◆ Data extract:
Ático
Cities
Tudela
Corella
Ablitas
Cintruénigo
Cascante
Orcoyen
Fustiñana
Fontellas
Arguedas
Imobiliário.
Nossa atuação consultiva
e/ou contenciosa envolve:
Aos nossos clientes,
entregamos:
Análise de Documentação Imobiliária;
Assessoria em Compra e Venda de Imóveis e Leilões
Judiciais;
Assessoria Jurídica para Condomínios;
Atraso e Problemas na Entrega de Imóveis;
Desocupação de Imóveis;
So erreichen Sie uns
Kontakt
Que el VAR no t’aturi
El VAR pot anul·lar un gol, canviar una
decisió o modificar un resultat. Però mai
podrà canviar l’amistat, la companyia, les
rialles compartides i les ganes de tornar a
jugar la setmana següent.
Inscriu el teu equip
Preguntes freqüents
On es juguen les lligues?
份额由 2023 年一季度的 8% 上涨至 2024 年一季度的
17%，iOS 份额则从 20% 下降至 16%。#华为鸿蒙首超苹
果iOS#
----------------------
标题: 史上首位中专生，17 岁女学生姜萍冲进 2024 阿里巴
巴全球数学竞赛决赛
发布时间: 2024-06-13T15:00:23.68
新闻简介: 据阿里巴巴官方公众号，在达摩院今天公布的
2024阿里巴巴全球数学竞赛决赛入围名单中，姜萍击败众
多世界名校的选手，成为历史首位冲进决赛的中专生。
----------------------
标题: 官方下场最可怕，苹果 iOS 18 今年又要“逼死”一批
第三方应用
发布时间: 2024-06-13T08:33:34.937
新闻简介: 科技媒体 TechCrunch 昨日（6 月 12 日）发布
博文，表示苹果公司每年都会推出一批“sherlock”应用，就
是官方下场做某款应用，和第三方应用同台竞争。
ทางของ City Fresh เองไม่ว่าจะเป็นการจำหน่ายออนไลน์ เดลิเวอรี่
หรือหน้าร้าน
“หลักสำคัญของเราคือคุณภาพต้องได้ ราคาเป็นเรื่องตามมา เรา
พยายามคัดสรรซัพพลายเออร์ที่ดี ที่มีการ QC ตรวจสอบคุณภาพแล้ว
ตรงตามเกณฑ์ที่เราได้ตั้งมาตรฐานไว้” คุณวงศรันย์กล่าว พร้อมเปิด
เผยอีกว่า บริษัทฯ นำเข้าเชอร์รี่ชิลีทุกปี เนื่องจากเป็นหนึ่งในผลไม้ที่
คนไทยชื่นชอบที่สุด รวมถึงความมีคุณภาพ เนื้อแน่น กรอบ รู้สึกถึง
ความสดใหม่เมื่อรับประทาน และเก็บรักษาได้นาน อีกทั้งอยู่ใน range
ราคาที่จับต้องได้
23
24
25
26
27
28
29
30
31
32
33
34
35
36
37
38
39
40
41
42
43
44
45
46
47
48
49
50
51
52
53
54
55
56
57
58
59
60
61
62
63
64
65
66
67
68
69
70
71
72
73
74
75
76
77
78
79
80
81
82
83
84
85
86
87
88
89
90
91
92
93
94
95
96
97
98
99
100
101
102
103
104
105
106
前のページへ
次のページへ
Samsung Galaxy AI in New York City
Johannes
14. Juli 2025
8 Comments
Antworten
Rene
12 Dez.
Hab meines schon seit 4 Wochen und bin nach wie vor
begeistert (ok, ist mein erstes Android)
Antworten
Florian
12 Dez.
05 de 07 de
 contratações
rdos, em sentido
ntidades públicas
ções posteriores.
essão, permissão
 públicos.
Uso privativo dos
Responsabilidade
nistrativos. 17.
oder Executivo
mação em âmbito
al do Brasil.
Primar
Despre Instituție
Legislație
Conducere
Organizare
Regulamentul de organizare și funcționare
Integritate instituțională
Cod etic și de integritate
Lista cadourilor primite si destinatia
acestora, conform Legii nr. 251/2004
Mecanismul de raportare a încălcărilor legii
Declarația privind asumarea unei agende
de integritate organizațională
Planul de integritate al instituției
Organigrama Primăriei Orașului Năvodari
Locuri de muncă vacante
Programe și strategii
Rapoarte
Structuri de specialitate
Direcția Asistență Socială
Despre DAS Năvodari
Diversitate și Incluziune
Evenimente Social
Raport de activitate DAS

◆ Requirement: Every entry needs to be retyped exactly.

◆ Answer section:
Ático
Cities
Tudela
Corella
Ablitas
Cintruénigo
Cascante
Orcoyen
Fustiñana
Fontellas
Arguedas
Imobiliário.
Nossa atuação consultiva
e/ou contenciosa envolve:
Aos nossos clientes,
entregamos:
Análise de Documentação Imobiliária;
Assessoria em Compra e Venda de Imóveis e Leilões
Judiciais;
Assessoria Jurídica para Condomínios;
Atraso e Problemas na Entrega de Imóveis;
Desocupação de Imóveis;
So erreichen Sie uns
Kontakt
Que el VAR no t’aturi
El VAR pot anul·lar un gol, canviar una
decisió o modificar un resultat. Però mai
podrà canviar l’amistat, la companyia, les
rialles compartides i les ganes de tornar a
jugar la setmana següent.
Inscriu el teu equip
Preguntes freqüents
On es juguen les lligues?
份额由 2023 年一季度的 8% 上涨至 2024 年一季度的
17%，iOS 份额则从 20% 下降至 16%。#华为鸿蒙首超苹
果iOS#
----------------------
标题: 史上首位中专生，17 岁女学生姜萍冲进 2024 阿里巴
巴全球数学竞赛决赛
发布时间: 2024-06-13T15:00:23.68
新闻简介: 据阿里巴巴官方公众号，在达摩院今天公布的
2024阿里巴巴全球数学竞赛决赛入围名单中，姜萍击败众
多世界名校的选手，成为历史首位冲进决赛的中专生。
----------------------
标题: 官方下场最可怕，苹果 iOS 18 今年又要“逼死”一批
第三方应用
发布时间: 2024-06-13T08:33:34.937
新闻简介: 科技媒体 TechCrunch 昨日（6 月 12 日）发布
博文，表示苹果公司每年都会推出一批“sherlock”应用，就
是官方下场做某款应用，和第三方应用同台竞争。
ทางของ City Fresh เองไม่ว่าจะเป็นการจำหน่ายออนไลน์ เดลิเวอรี่
หรือหน้าร้าน
“หลักสำคัญของเราคือคุณภาพต้องได้ ราคาเป็นเรื่องตามมา เรา
พยายามคัดสรรซัพพลายเออร์ที่ดี ที่มีการ QC ตรวจสอบคุณภาพแล้ว
ตรงตามเกณฑ์ที่เราได้ตั้งมาตรฐานไว้” คุณวงศรันย์กล่าว พร้อมเปิด
เผยอีกว่า บริษัทฯ นำเข้าเชอร์รี่ชิลีทุกปี เนื่องจากเป็นหนึ่งในผลไม้ที่
คนไทยชื่นชอบที่สุด รวมถึงความมีคุณภาพ เนื้อแน่น กรอบ รู้สึกถึง
ความสดใหม่เมื่อรับประทาน และเก็บรักษาได้นาน อีกทั้งอยู่ใน range
ราคาที่จับต้องได้
23
24
25
26
27
28
29
30
31
32
33
34
35
36
37
38
39
40
41
42
43
44
45
46
47
48
49
50
51
52
53
54
55
56
57
58
59
60
61
62
63
64
65
66
67
68
69
70
71
72
73
74
75
76
77
78
79
80
81
82
83
84
85
86
87
88
89
90
91
92
93
94
95
96
97
98
99
100
101
102
103
104
105
106
前のページへ
次のページへ
Samsung Galaxy AI in New York City
Johannes
14. Juli 2025
8 Comments
Antworten
Rene
12 Dez.
Hab meines schon seit 4 Wochen und bin nach wie vor
begeistert (ok, ist mein erstes Android)
Antworten
Florian
12 Dez.
05 de 07 de
 contratações
rdos, em sentido
ntidades públicas
ções posteriores.
essão, permissão
 públicos.
Uso privativo dos
Responsabilidade
nistrativos. 17.
oder Executivo
mação em âmbito
al do Brasil.
Primar
Despre Instituție
Legislație
Conducere
Organizare
Regulamentul de organizare și funcționare
Integritate instituțională
Cod etic și de integritate
Lista cadourilor primite si destinatia
acestora, conform Legii nr. 251/2004
Mecanismul de raportare a încălcărilor legii
Declarația privind asumarea unei agende
de integritate organizațională
Planul de integritate al instituției
Organigrama Primăriei Orașului Năvodari
Locuri de muncă vacante
Programe și strategii
Rapoarte
Structuri de specialitate
Direcția Asistență Socială
Despre DAS Năvodari
Diversitate și Incluziune
Evenimente Social
Raport de activitate DAS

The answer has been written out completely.